> _WHAT YOU NEED TO DO_: All of the lines below are to be transcribed faithfully, with pictures excluded from the copy.

> _DATA SECTION_:
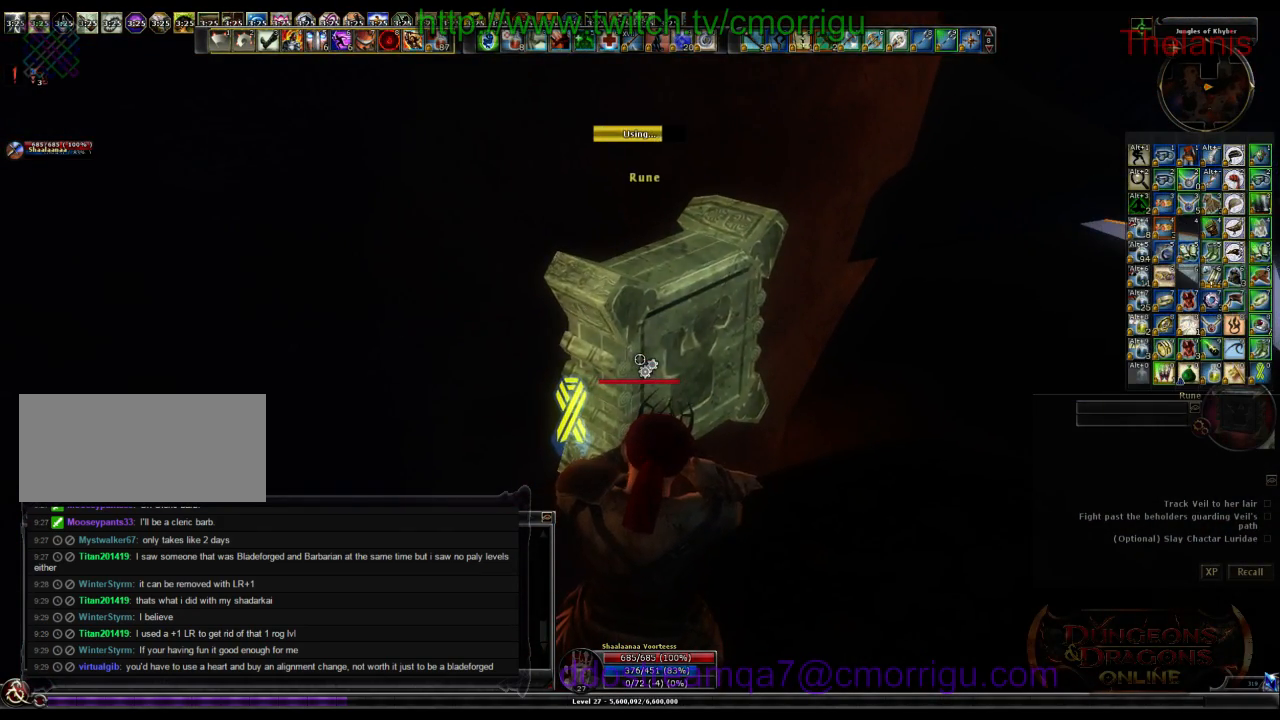
{"keys": ["w"], "events": [[500, "w", "down"]]}
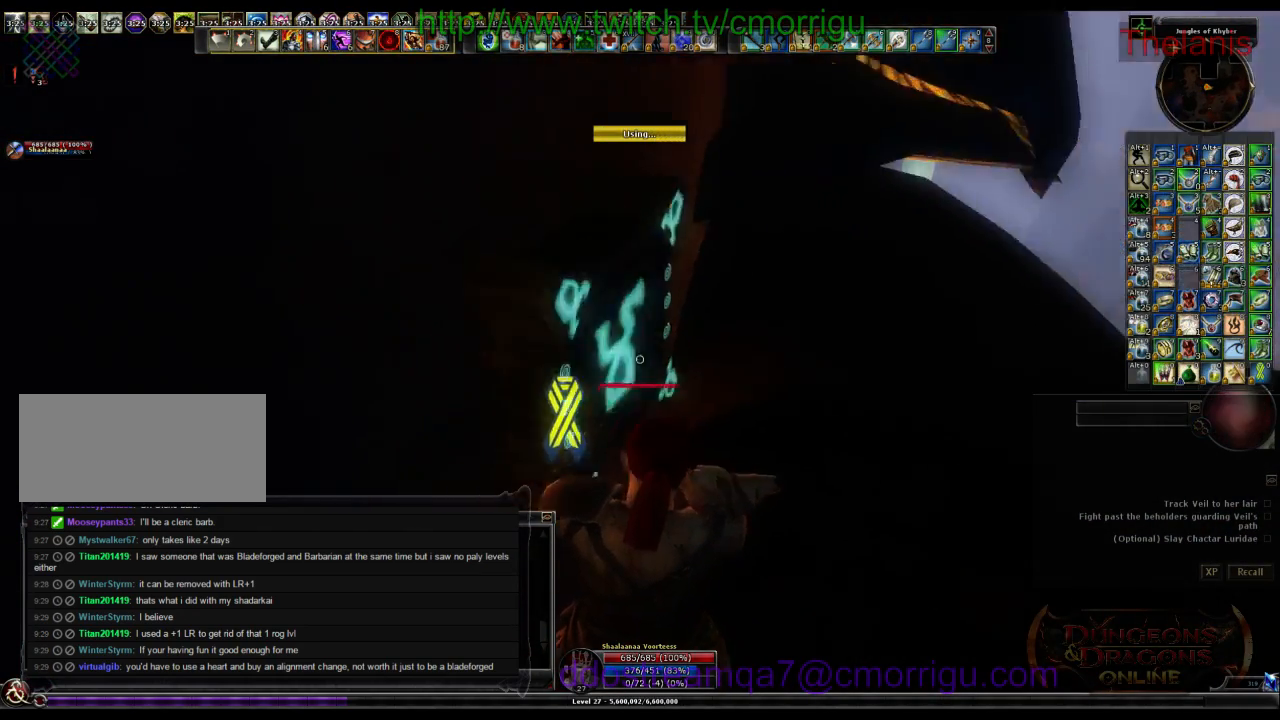
{"keys": ["w"], "events": [[33, "d", "down"], [433, "d", "up"]]}
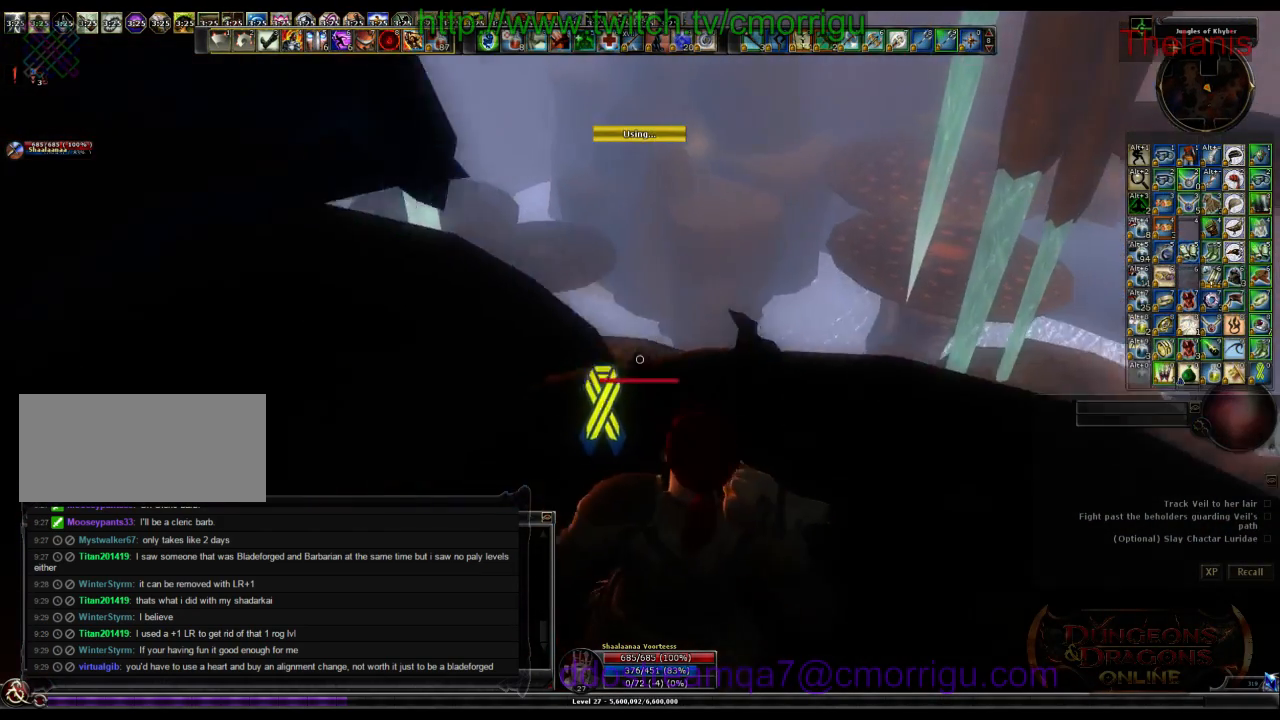
{"keys": ["backspace"], "events": [[133, "w", "up"], [300, "backspace", "down"]]}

> _EXPECTED ANSWER_:
{"keys": ["w"], "events": [[500, "w", "down"]]}
{"keys": ["w"], "events": [[33, "d", "down"], [433, "d", "up"]]}
{"keys": ["backspace"], "events": [[133, "w", "up"], [300, "backspace", "down"]]}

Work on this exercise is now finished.